Prompt 1>
According to the bylaws excerpt, how far in advance must notice of a special board meeting be deposited in the U.S. mail when it is sent by mail?
Prompt 2>
Resume the bylaws excerpt on board meetings, picking up after its final sentence.

The Board of Directors may hold meetings, both regular and special, at such locations, either within or without the State of Nevada,
as the Board of Directors may determine its sole discretion.
3.6 Annual
and Regular Meetings. The first meeting of each newly-elected Board of Directors may be held immediately following, and at
the time and place as, the annual meeting of stockholders or, if not so held, at such time and place as shall be fixed by such
newly-elected Board of Directors. Regular meetings of the Board of Directors may be held without notice at such time and at such
place as from time to time shall be determined by the Board of Directors.
3.7 Special
Meetings. Special meetings of the Board of Directors may be called at any time by either (a) the Chairperson of the Board
of Directors, (b) the President, (c) the Secretary or (d) any two directors, in each case, on 24 hours notice to each Director.
Such notice of the time and place of any special meeting shall be:
(i) delivered
personally by hand, by courier or by telephone;
(ii) sent
by U.S. first-class mail, postage prepaid;
(iii) sent
by facsimile; or
(iv) sent
by electronic mail,
in
each case, directed to each Director at such Director’s address, telephone number, facsimile number or electronic mail address,
as the case may be, as shown on the Corporation’s records.
If
the notice is (x) delivered personally by hand, by courier or by telephone, (y) sent by facsimile or (z) sent by electronic
mail, it shall be delivered or sent at least 24 hours before the time of the holding of the meeting. If the notice is sent by
U.S. mail, it shall be deposited in the U.S. mail at least 4 days before the time of the holding of the meeting. Any oral notice
may be communicated to the Director. The notice need not specify the place of the meeting (if the meeting is to be held at the
Corporation’s principal executive office) nor the purpose of the meeting.
3.8 Quorum
and Voting. A majority of the Directors then in office, at a meeting duly assembled, shall constitute a quorum of the Board
of Directors for the transaction of business, and the act of the Directors constituting a majority of the Directors present at
any meeting at which there is a quorum shall be the act of the Board of Directors, except as may be otherwise specifically provided
by statute, by the Articles of Incorporation or by these Bylaws. If a quorum shall not be present at any meeting of the Board
of Directors, the Directors present may adjourn the meeting from time to time, without notice other than announcement at the meeting,
until a quorum shall be present. If the Articles of Incorporation provide that one or more Directors shall have more or less than
one vote per Director on any matter, every reference in these Bylaws to a majority or other proportion of Directors shall refer
to a majority or other proportion of the votes of the Directors.

[Source records]

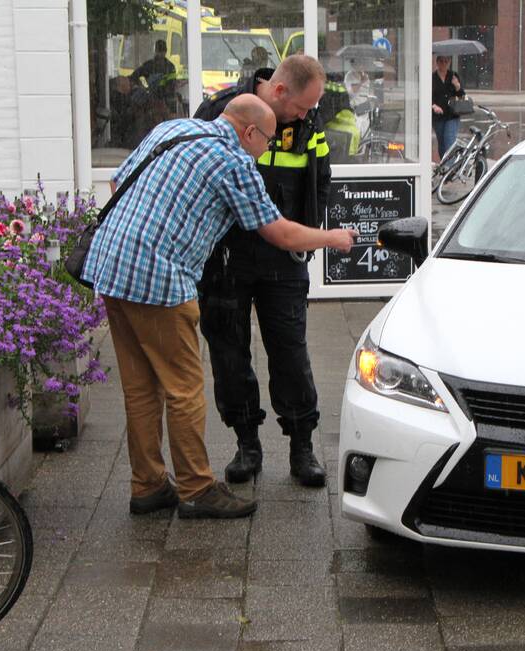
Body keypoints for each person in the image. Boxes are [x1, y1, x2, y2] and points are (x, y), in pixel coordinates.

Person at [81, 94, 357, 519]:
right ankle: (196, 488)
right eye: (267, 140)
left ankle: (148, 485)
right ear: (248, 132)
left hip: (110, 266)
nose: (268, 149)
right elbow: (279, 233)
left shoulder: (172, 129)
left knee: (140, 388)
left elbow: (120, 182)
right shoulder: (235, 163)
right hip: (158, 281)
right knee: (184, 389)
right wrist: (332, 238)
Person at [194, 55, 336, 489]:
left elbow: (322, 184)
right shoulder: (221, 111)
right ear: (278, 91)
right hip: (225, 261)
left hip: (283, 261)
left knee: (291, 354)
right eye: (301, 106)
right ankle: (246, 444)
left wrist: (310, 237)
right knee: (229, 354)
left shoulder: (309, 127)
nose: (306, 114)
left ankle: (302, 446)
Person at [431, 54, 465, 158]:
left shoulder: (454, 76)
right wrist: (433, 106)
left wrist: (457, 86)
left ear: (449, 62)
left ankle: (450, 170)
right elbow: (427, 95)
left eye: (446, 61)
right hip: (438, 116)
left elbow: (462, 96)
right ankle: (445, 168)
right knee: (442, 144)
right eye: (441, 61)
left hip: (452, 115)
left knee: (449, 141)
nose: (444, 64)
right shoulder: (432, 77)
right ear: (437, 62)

--

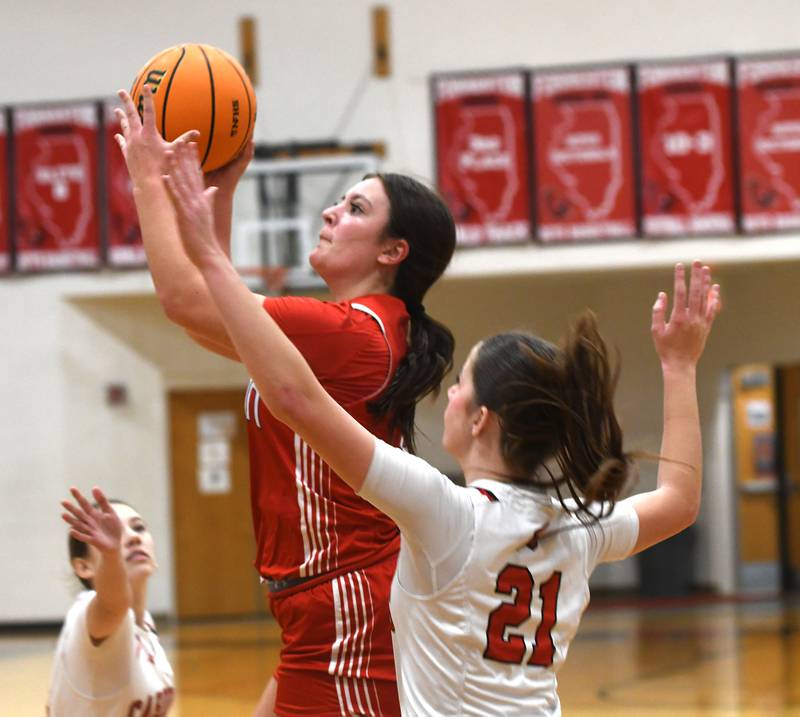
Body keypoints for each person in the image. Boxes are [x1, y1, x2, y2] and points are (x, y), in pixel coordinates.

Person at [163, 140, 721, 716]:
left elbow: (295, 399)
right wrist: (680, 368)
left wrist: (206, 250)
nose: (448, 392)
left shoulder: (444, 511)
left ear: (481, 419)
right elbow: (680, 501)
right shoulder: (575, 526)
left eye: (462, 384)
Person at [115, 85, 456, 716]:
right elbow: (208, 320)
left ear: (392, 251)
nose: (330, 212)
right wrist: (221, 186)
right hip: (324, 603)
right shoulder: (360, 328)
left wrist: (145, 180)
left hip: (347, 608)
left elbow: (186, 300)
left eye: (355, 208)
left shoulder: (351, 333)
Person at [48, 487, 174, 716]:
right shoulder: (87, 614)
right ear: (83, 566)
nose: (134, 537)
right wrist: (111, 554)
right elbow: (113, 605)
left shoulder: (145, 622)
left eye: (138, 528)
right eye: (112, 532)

* * *

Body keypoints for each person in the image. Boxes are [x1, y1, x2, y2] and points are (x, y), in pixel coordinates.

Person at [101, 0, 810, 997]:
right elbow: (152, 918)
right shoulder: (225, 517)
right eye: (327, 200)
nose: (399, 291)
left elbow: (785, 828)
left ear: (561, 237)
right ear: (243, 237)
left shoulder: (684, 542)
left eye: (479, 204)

Output 1>
At least 4 days before the time of the meeting.

Output 2>
3.9 Consent
Without a Meeting. Unless otherwise restricted by the Articles of Incorporation or these Bylaws, any action required or permitted
to be taken at any meeting of the Board of Directors or of any committee thereof may be taken without a meeting if, before or
after the action, a written consent thereto is signed or approved by electronic transmission by all members of the Board of Directors
or of such committee, as the case may be, and the writing or writings or electronic transmission or transmissions are filed with
the minutes of proceedings of the Board of Directors or committee. Such filing shall be in paper form if the minutes are maintained
in paper form and shall be in electronic form if the minutes are maintained in electronic form.
3.10 Telephonic
Meetings. Members of the Board of Directors or any committee designated by the Board of Directors may participate in a meeting
of the Board of Directors or committee by means of a telephone conference or similar methods of communication by which all persons
participating in the meeting can hear each other. Participation in such meeting by such means constitutes presence in person at
such meeting.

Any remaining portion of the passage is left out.